J-ALEX研究におけるアレクチニブ耐性に関連する遺伝子変異の血cfDNA分析
H Sakaguchi1, R Katayama2, M Matsumoto3
1Department of Medical Oncology, Kanazawa University Hospital, Kanazawa, Japan.
ESMO open
|September 5, 2025
まとめ
プラズマ細胞フリーDNA (cfDNA) のアナプラスティックリンパ腫キナーゼ (ALK) 変異の検出は,非小細胞肺がん (NSCLC) のアレクチニブに対する耐性を予測することができます. これらの突然変異の早期発見は,より良い結果のために治療をパーソナライズすることができます.
科学分野:
- 腫瘍学
- 遺伝学
- 分子生物学
背景:
- アレクチニブは,アナプラスティックリンパ腫キナーゼ (ALK) による非小細胞肺がん (NSCLC) の標準的な第一線療法です.

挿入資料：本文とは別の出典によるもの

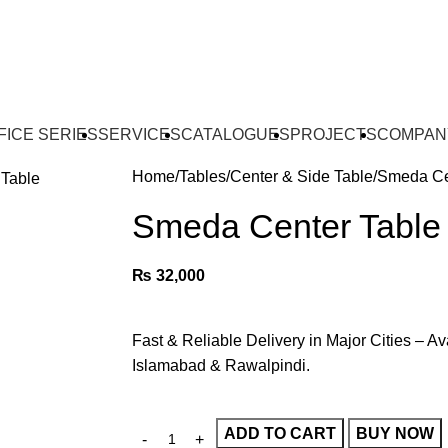
FICE SERIES
SERVICES
CATALOGUES
PROJECTS
COMPAN
Home
Tables
Center & Side Table
Smeda Ce
Smeda Center Table
₨
32,000
Fast & Reliable Delivery in Major Cities – Av
Islamabad & Rawalpindi.
ADD TO CART
BUY NOW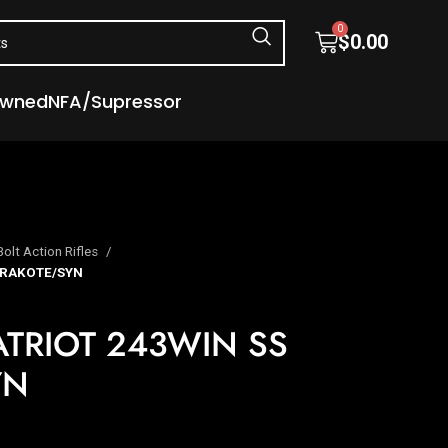
0
$
0.00
Owned
NFA/Supressor
Bolt Action Rifles
ERAKOTE/SYN
TRIOT 243WIN SS
YN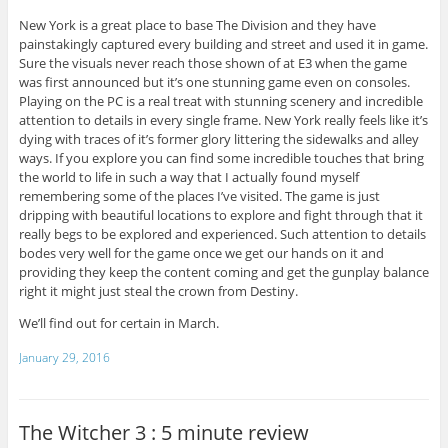
New York is a great place to base The Division and they have
painstakingly captured every building and street and used it in game.
Sure the visuals never reach those shown of at E3 when the game
was first announced but it’s one stunning game even on consoles.
Playing on the PC is a real treat with stunning scenery and incredible
attention to details in every single frame. New York really feels like it’s
dying with traces of it’s former glory littering the sidewalks and alley
ways. If you explore you can find some incredible touches that bring
the world to life in such a way that I actually found myself
remembering some of the places I’ve visited. The game is just
dripping with beautiful locations to explore and fight through that it
really begs to be explored and experienced. Such attention to details
bodes very well for the game once we get our hands on it and
providing they keep the content coming and get the gunplay balance
right it might just steal the crown from Destiny.
We’ll find out for certain in March.
January 29, 2016
The Witcher 3 : 5 minute review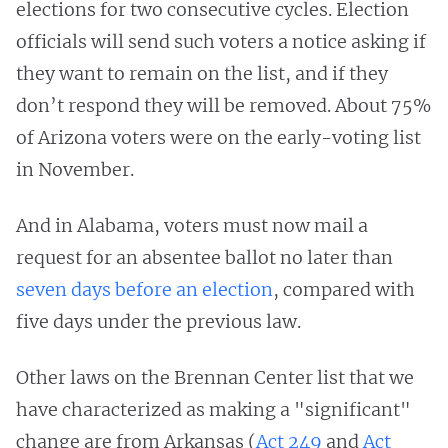
elections for two consecutive cycles. Election
officials will send such voters a notice asking if
they want to remain on the list, and if they
don’t respond they will be removed. About 75%
of Arizona voters were on the early-voting list
in November.
And in Alabama, voters must now mail a
request for an absentee ballot no later than
seven days before an election
, compared with
five days under the previous law.
Other laws on the Brennan Center list that we
have characterized as making a "significant"
change are from Arkansas (
Act 249
and
Act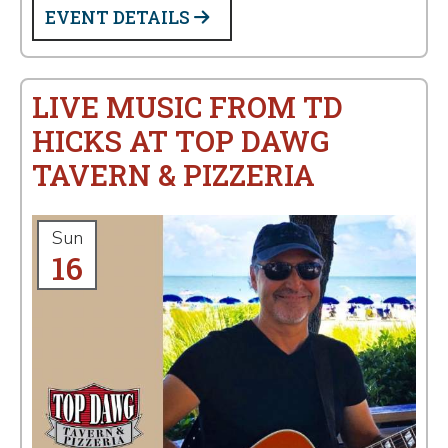
EVENT DETAILS
LIVE MUSIC FROM TD
HICKS AT TOP DAWG
TAVERN & PIZZERIA
Sun
16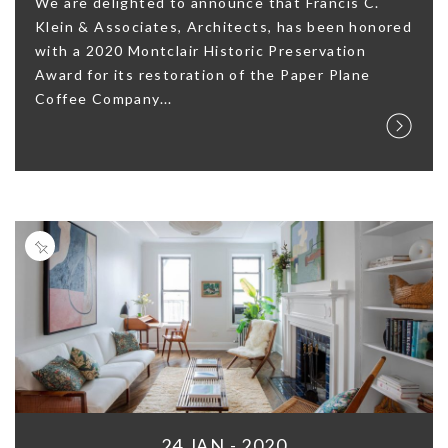
We are delighted to announce that Francis C.
Klein & Associates, Architects, has been honored
with a 2020 Montclair Historic Preservation
Award for its restoration of the Paper Plane
Coffee Company...
24 JAN - 2020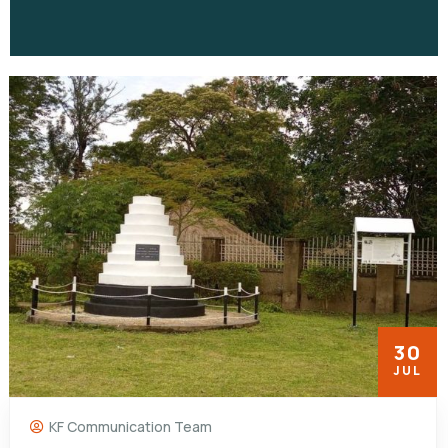
30
JUL
KF Communication Team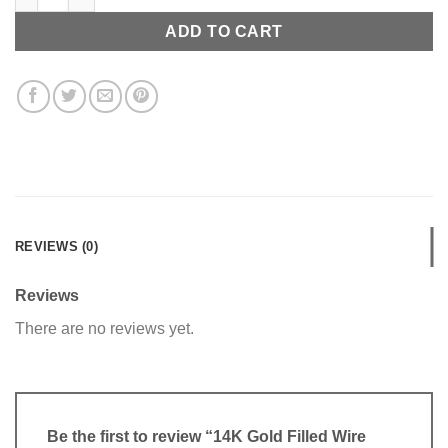
ADD TO CART
REVIEWS (0)
Reviews
There are no reviews yet.
Be the first to review “14K Gold Filled Wire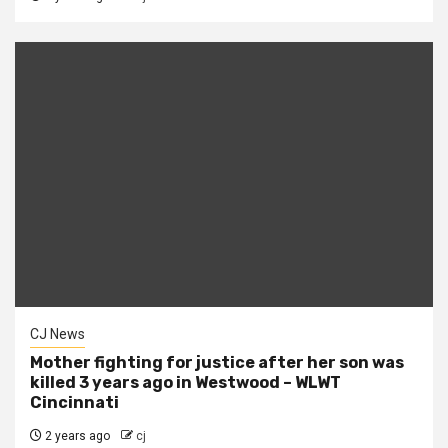
CJ News
Mother fighting for justice after her son was
killed 3 years ago in Westwood – WLWT
Cincinnati
2 years ago
cj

- アレクチニブに対する耐性は,ALK再編成性NSCLCの管理において重要な臨床的課題となっている.
- 耐性メカニズムの理解は 患者の治療結果を改善するために不可欠です
研究 の 目的:
- プラズマ細胞フリーDNA (cfDNA) の次世代配列解析 (NGS) を用いてALK再編成NSCLCにおけるアレクチニブ耐性メカニズムを調査する.
- 特定のALK二次変異 (SMs) や耐性に関連する他の遺伝的変異を特定する.
- 検出可能なSMと無進行生存率 (PFS) の相関を評価する.
主な方法:
- J- ALEX研究では,アレクチニブを投与された67人の患者の血サンプルが複数回採取されました.
- 次世代配列解析 (NGS) を抽出したcfDNAで実施し,ALKSMやその他の耐性関連の変異を検出した.
- 発症しない生存期間 (PFS) は,検出可能なMSと検出されないSMの患者の間で比較されました.
主要な成果:
- L1196MやG1202Rのような既知の耐性変異を含む,アレクチニブ耐性ALKSMは13%の患者で確認された.
- 検出可能なSM患者では,PFSが著しく短かった (15. 2ヶ月),PFSが検出されていない患者 (34. 1ヶ月) よりも短かった.
- MET増幅やKRAS/NRAS変異などの追加的な対応可能な変異が特定され,KRAS/NRASは主耐性に関連している可能性がある.
結論:
- NGSによるプラズマcfDNA分析は,NSCLCにおけるアレクチニブ耐性メカニズムを特定するための実行可能な方法である.
- 耐性に関連した突然変異の早期発見は,パーソナライズされた治療戦略を導くことができます.
- これらの発見とその臨床的有用性を検証するために,さらなる研究が必要である.